_Work task_
Extend the blog entry about being in the "waiting room," continuing in the same first-person voice right after its final sentence.

Showing posts with label DEPRESSION. Show all posts
Showing posts with label DEPRESSION. Show all posts

15/06/2008

there is something quite wrong upstairs now

08-06-08
I am in the ‘waiting room’. I feel disconnected from the usual things, estranged from the usual worldliness, now inspired by the leaving behind of those people that once seemed so glorious and fulfilling, the land that seemed so bewitching, enticing, glamour-drama.
I would want to be alone if that meant not being in confusion or anxiety, I would like to be solitary if that meant not having to fit in, I would like to be lost if that meant not having to conform and be disappointed.
I know that I am meant to be surrounded by all these people all the time and live in this world, live in this city, throw off the self-pity and acclaim the right to be who I am even if it is irregular, never before displayed around here, never before heard of in this place.

_Recorded information_
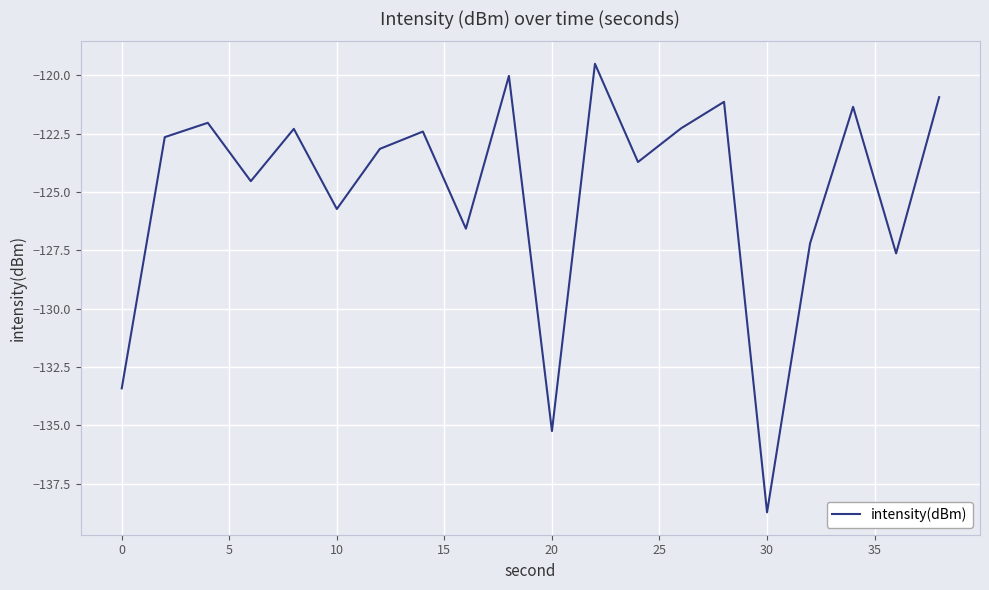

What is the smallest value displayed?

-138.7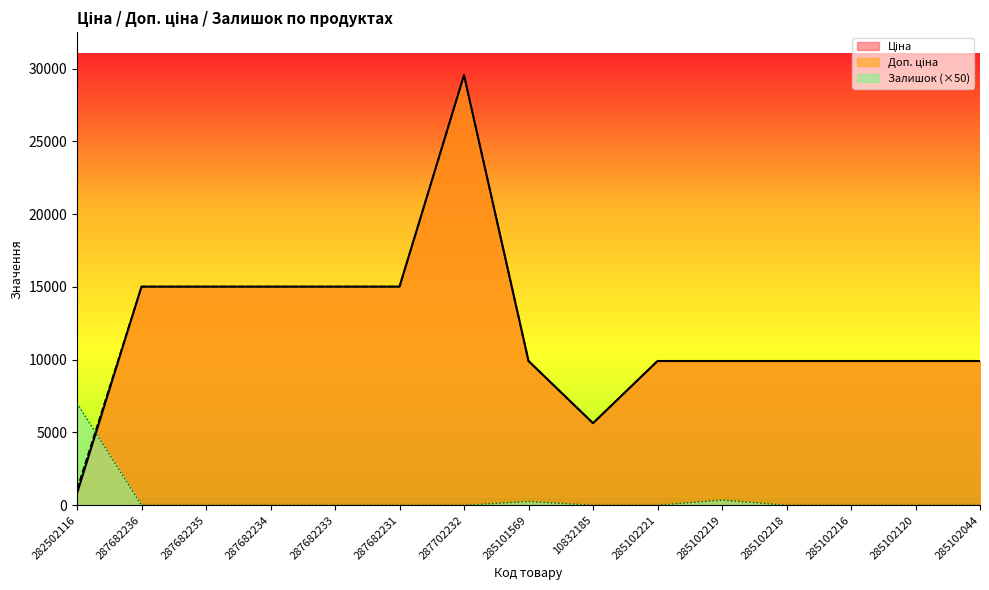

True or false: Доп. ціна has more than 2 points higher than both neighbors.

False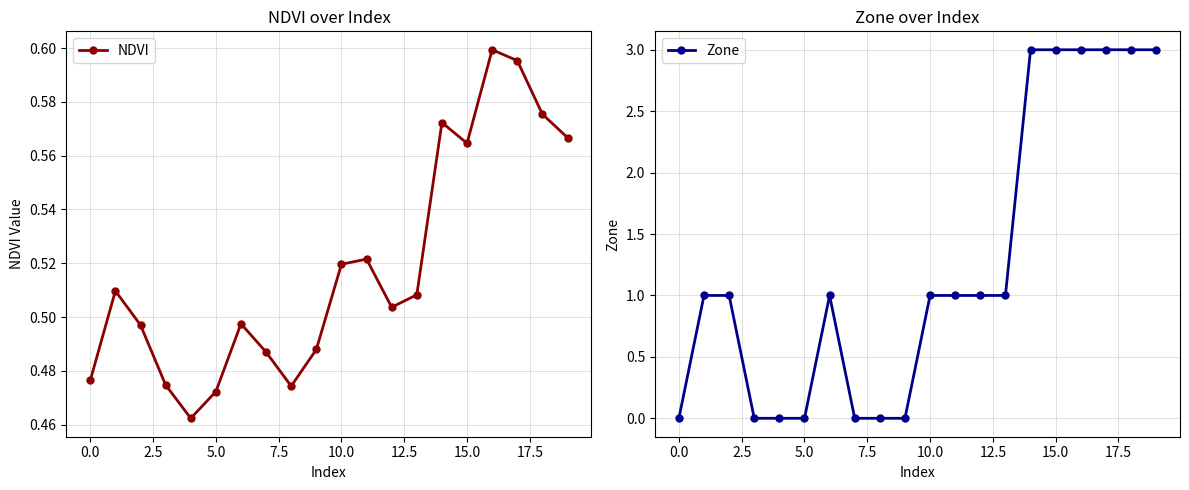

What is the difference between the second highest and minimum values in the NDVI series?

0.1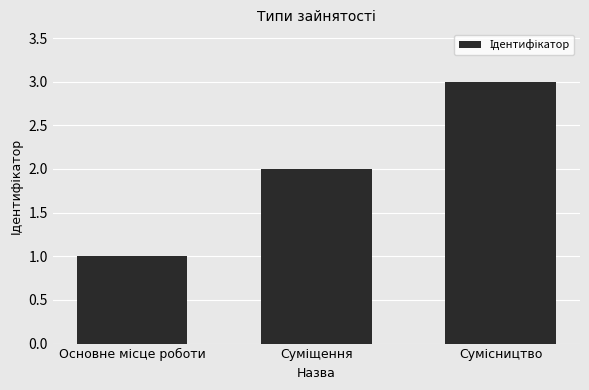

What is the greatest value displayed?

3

...

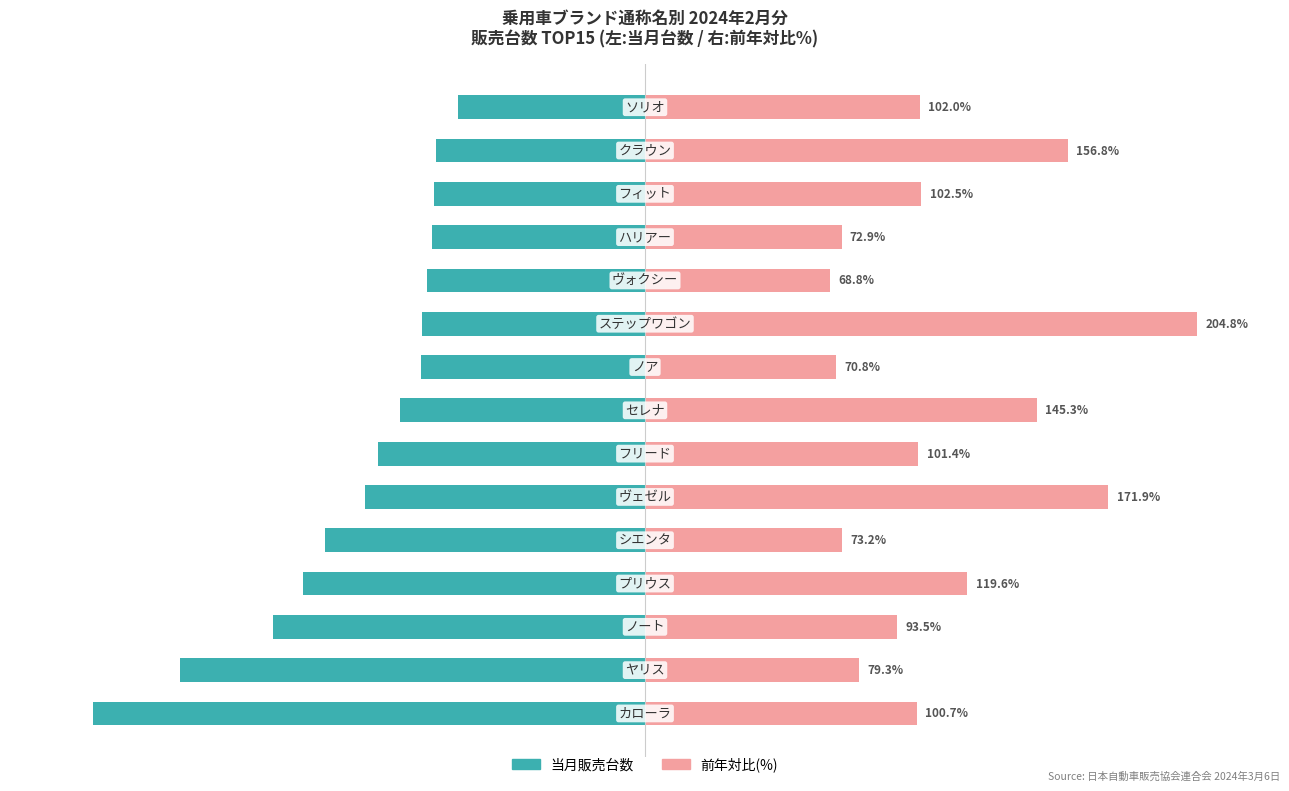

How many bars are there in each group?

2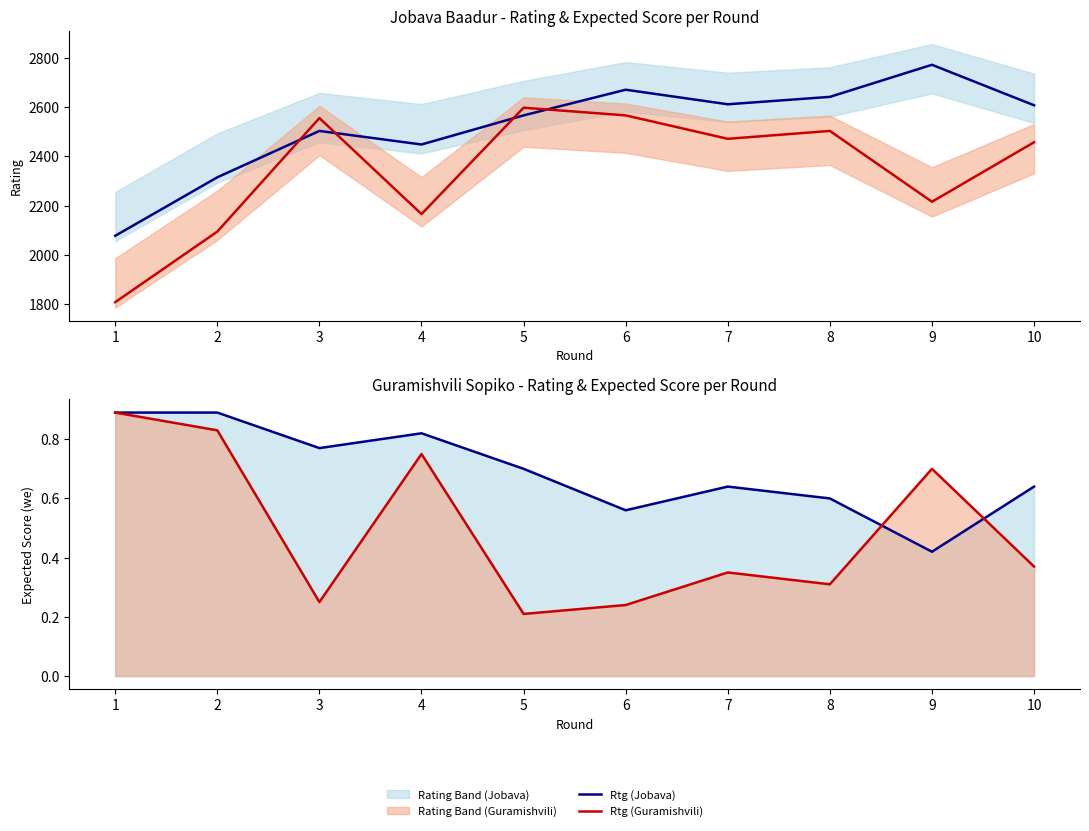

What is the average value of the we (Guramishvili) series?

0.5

_Result of this exercise_
I dream about leaving and starting anew in a foreign place, in a far wilderness. Today these have been my thoughts, slowly gaining enthusiasm and sometimes contemplating the end; the termination. God though gives me determination; I read the bible and prayed. I know that even a wretch like me can be saved.
Dad called me this morning with encouragement, it helped because I was feeling guilty and shamed.
I still have very dark, hopeless thoughts about myself and my future, so insecure at times. I desire to be the same, I desire to be heterosexual, I desire to be loved, I desire to be secure but these things are keeping me down.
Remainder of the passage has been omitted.